FDP begeht „aus Angst vor dem Tod lieber Selbstmord“

Für das Ampel-Aus verantwortlich ist in den Augen der Lüner SPD ganz klar Christian Lindner. Der habe den Koalitionsbruch mit seinem vor einigen Tagen veröffentlichten Papier ohne Zweifel provoziert, „weil er sicher sein konnte, dass die anderen Koalitionspartner so etwas niemals mittragen würden. Aus Angst vor dem Tod begeht die FDP lieber Selbstmord“, schreibt Janßen. Das Vorgehen von Minister Wissing habe allerdings auch gezeigt, dass Lindner „bei seinem Pokerspiel nicht die komplette FDP hinter sich hat“.

Mit Blick auf die Neuwahlen hält die Lüner SPD den von Kanzler Scholz anvisierten Zeitplan für „angemessen und sachgerecht“. Zum einen habe die Bundeswahlleiterin darauf hingewiesen, dass eine Neuwahl einer angemessenen Vorbereitung bedürfe.

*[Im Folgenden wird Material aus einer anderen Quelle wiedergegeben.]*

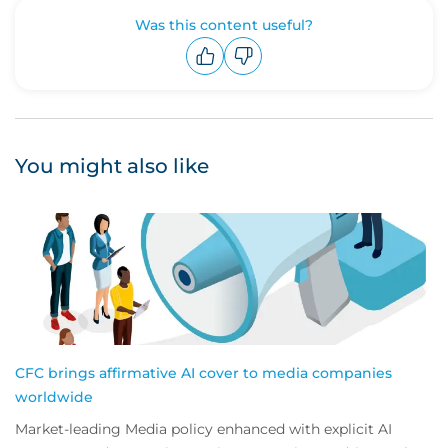
Was this content useful?
Upvote
Downvote
You might also like
CFC brings affirmative AI cover to media companies
worldwide
Market-leading Media policy enhanced with explicit AI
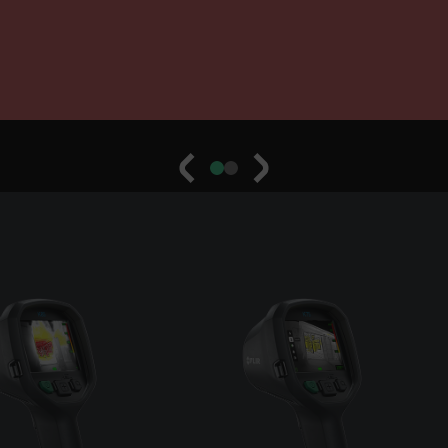
cart.flir.co
cart.flir.co
cy
cart.flir.co
cart.flir.co
fghijklmnopqrstuvwxyz_0123456789]{20-35}
.flirb2cpro
.flir.com
.flir.com
uvwxyzABCDEFGHIJKLMNOPQRSTUVWXYZ0123456789%]{40-70}
efghijklmnopqrstuvwxyzABCDEFGHIJKLMNOPQRSTUVWXYZ0123456789%]
.flir.com
.flir.com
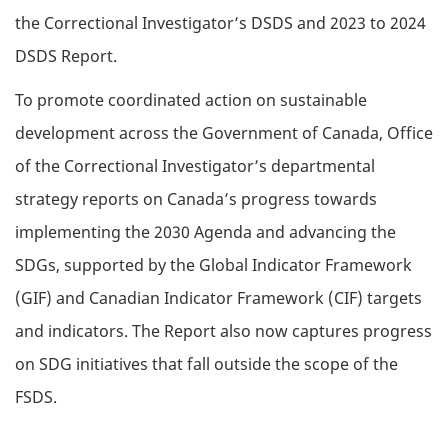
the Correctional Investigator’s DSDS and 2023 to 2024
DSDS Report.
To promote coordinated action on sustainable
development across the Government of Canada, Office
of the Correctional Investigator’s departmental
strategy reports on Canada’s progress towards
implementing the 2030 Agenda and advancing the
SDGs, supported by the Global Indicator Framework
(GIF) and Canadian Indicator Framework (CIF) targets
and indicators. The Report also now captures progress
on SDG initiatives that fall outside the scope of the
FSDS.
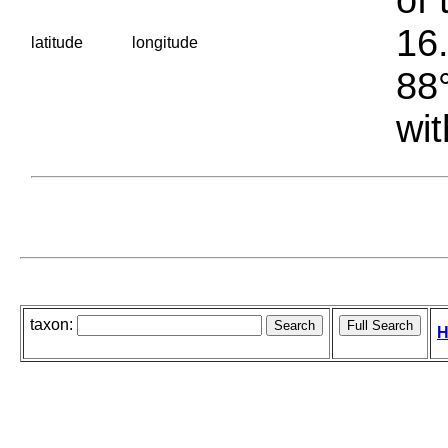
16.
latitude
longitude
88°
wit
taxon:
H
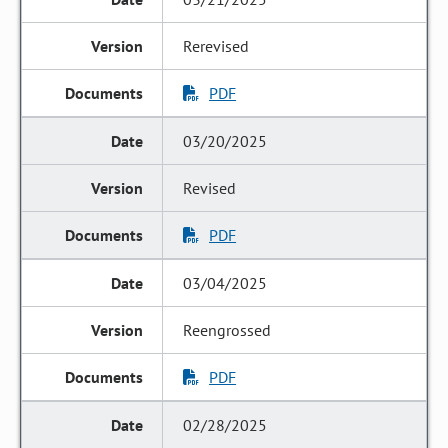
Rerevised
PDF
03/20/2025
Revised
PDF
03/04/2025
Reengrossed
PDF
02/28/2025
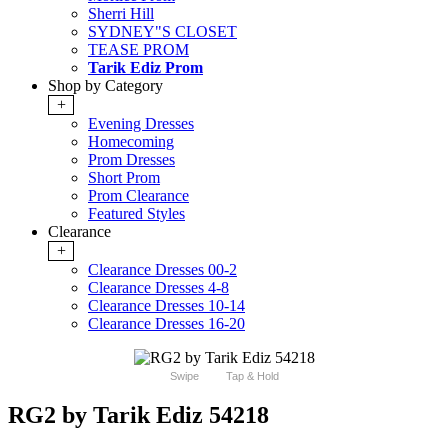
Sherri Hill
SYDNEY"S CLOSET
TEASE PROM
Tarik Ediz Prom
Shop by Category
+
Evening Dresses
Homecoming
Prom Dresses
Short Prom
Prom Clearance
Featured Styles
Clearance
+
Clearance Dresses 00-2
Clearance Dresses 4-8
Clearance Dresses 10-14
Clearance Dresses 16-20
Swipe
Tap & Hold
RG2 by Tarik Ediz 54218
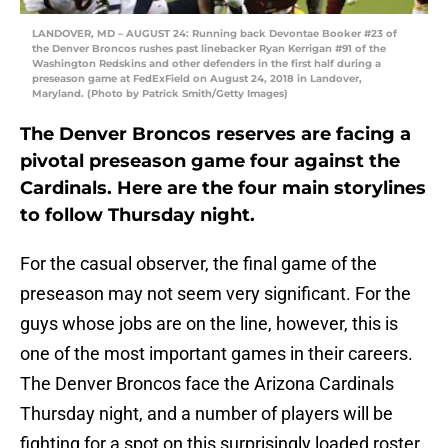
LANDOVER, MD – AUGUST 24: Running back Devontae Booker #23 of
the Denver Broncos rushes past linebacker Ryan Kerrigan #91 of the
Washington Redskins and other defenders in the first half during a
preseason game at FedExField on August 24, 2018 in Landover,
Maryland. (Photo by Patrick Smith/Getty Images)
The Denver Broncos reserves are facing a
pivotal preseason game four against the
Cardinals. Here are the four main storylines
to follow Thursday night.
For the casual observer, the final game of the
preseason may not seem very significant. For the
guys whose jobs are on the line, however, this is
one of the most important games in their careers.
The Denver Broncos face the Arizona Cardinals
Thursday night, and a number of players will be
fighting for a spot on this surprisingly loaded roster.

Zum anderen müssten nun zeitnah Beschlüsse gefasst werden, etwa mit Blick auf die Unterstützung der Ukraine. „Nun gilt es für die Opposition sich verantwortungsbewusst einzubringen und die notwendigen Beschlüsse mitzutragen und nicht auf Show und kurzfristigen Vorteil zu setzen“, so Janßen abschließend.